La plus impressionnante, la plus touchante des synagogues reste sans doute la synagogue Pinkas. Elle abrite depuis les années 50 du XX-e siècle un mémorial pour les victimes de l’Holocauste. Sur ses murs  sont inscrits 77 297 noms des Juifs assassinés pendant le « protectorat de Bohême-Moravie ». Leurs noms sont inscrits en ordre alphabétique selon le lieu d’origine et le nom de famille. Nous avons lu beaucoup de noms de petits enfants, des familles entières. Au premier étage de la synagogue il y a une exposition de dessins des enfants âgés de moins de 15 ans, prisonniers du ghetto de Terezin qui avaient été déportés à l’Est et qui la plus grande partie n’avait pas survécu. C’est un témoignage touchant de leur destin tragique qui en même temps nous attire l’attention sur les horreurs de la guerre et du nazisme en particulier.

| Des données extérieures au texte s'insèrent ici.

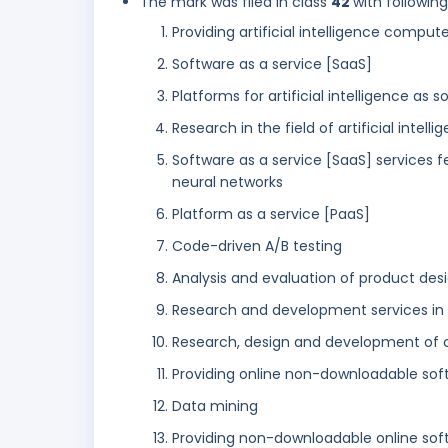
The mark was filed in class
42
with followin
Providing artificial intelligence compu
Software as a service [SaaS]
Platforms for artificial intelligence as 
Research in the field of artificial intel
Software as a service [SaaS] services 
neural networks
Platform as a service [PaaS]
Code-driven A/B testing
Analysis and evaluation of product de
Research and development services in the
Research, design and development of
Providing online non-downloadable sof
Data mining
Providing non-downloadable online soft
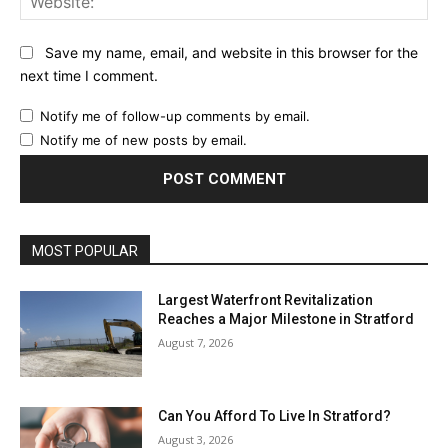
Save my name, email, and website in this browser for the
next time I comment.
Notify me of follow-up comments by email.
Notify me of new posts by email.
MOST POPULAR
Largest Waterfront Revitalization
Reaches a Major Milestone in Stratford
August 7, 2026
Can You Afford To Live In Stratford?
August 3, 2026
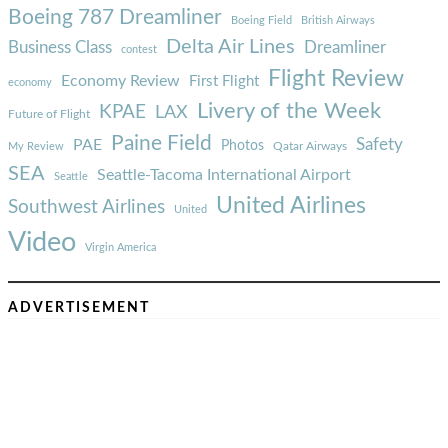
Boeing 787 Dreamliner
Boeing Field
British Airways
Delta Air Lines
Business Class
Dreamliner
contest
Flight Review
Economy Review
First Flight
economy
Livery of the Week
KPAE
LAX
Future of Flight
Paine Field
Safety
PAE
Photos
Qatar Airways
My Review
SEA
Seattle-Tacoma International Airport
Seattle
United Airlines
Southwest Airlines
United
Video
Virgin America
ADVERTISEMENT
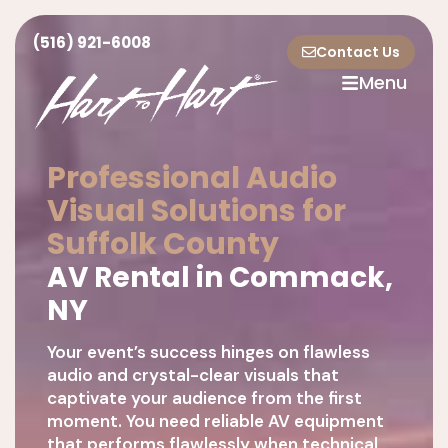
(516) 921-6008
Contact Us
Menu
Professional Audio
Visual Solutions for
Suffolk County
AV Rental in Commack,
NY
Your event’s success hinges on flawless
audio and crystal-clear visuals that
captivate your audience from the first
moment. You need reliable AV equipment
that performs flawlessly when technical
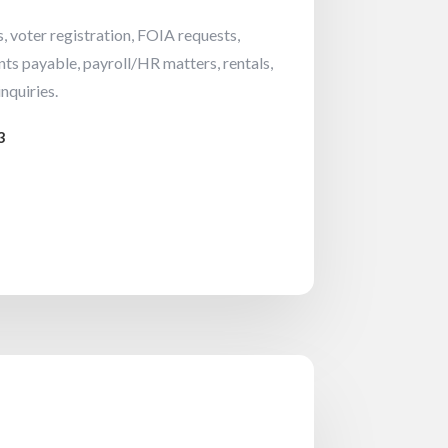
, voter registration, FOIA requests,
nts payable, payroll/HR matters, rentals,
nquiries.
3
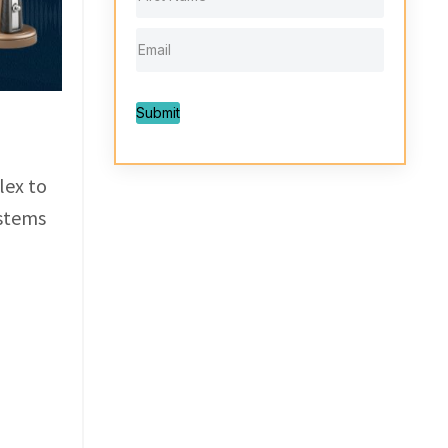
Submit
lex to
ystems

Notre première visite de documentation à Prague finit le soir par le retour au point de départ, au théâtre Hybernia où nous avons assisté au musical Golem, un spectacle tout à fait impressionnant avec une mise en scène qui a usé des moyens techniques très modernes et qui a été très instructive pour la future mise en scène de nos contes de fées. Pendant le spectacle nous avons suivi le jeu des acteurs, leurs gestes, leur mimique, les décors, les costumes, l’éclairage, la chorégraphie, la musique et l’atmosphère créée. Nous nous sommes rendus compte mieux des fonctions du costume pour la caractérisation des personnages: milieu, époque, style, des gestes, du maquillage, de la valeur esthétique du décor, des signes qui sont des parties du langage dramaturgique.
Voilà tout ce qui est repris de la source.